Os resultados desta pesquisa sugerem que há boa receptividade para as vacinas contra o HPV na população usuária do SUS, porém, essa potencial aceitabilidade convive com a falta de informação e/ou com informações inadequadas. Uma vez que o Ministério da Saúde vai incluir a vacina quadrivalente no Programa Nacional de Imunização a partir de 2014, para meninas de dez e onze anos, é necessário melhorar o acesso da população em geral a informações adequadas e significativas sobre o HPV, as consequências da infecção e sobre as vacinas.
DESTAQUES
O vírus do Papiloma Humano (HPV) é reconhecido como o causador do câncer de colo de útero e tem sido relacionado a vários outros tipos de câncer. Estudos com mulheres de diversas regiões do Brasil apontam significativa prevalência de HPV, mesmo entre mulheres assintomáticas. Entretanto, poucos estudos, realizados com pequenas amostras, indicam que a maior parte das mulheres e dos homens tem pouco conhecimento sobre o HPV e suas consequências, o que dificulta a adoção de medidas preventivas. Adicionalmente, as vacinas (bivalente e quadrivalente) contra esse vírus estão disponíveis no Brasil há poucos anos e, até então, somente no setor privado de saúde. Em 2014, o Ministério da Saúde do Brasil incluirá a vacina quadrivalente no Programa Nacional de Imunização para meninas de 10 e 11 anos.

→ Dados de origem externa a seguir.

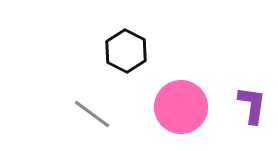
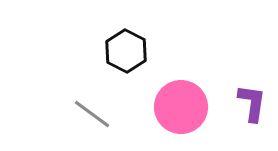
purple L-shape: moved 2 px up
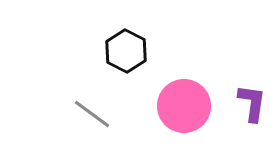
pink circle: moved 3 px right, 1 px up
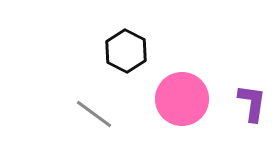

Nesse cenário, é importante conhecer o que a população sabe sobre o HPV, sobre as consequências da infecção e qual a possível aceitabilidade da vacina pelos pais. Essas informações são úteis para desenhar estratégias de educação em saúde e estímulo à vacinação.
Os resultados da pesquisa mostram que a maior parte das pessoas entrevistadas nunca tinha ouvido falar do HPV e nem das vacinas disponíveis no Brasil. Menor ainda foi a proporção das que tinham informações adequadas acerca do HPV e das consequências da infecção. Entretanto, a grande maioria dos entrevistados disse que vacinaria uma filha adolescente se a vacina estivesse disponível no sistema público de saúde.
Os resultados reforçam a necessidade de haver intervenções educativas na população para prover informação adequada sobre o HPV e medidas de prevenção.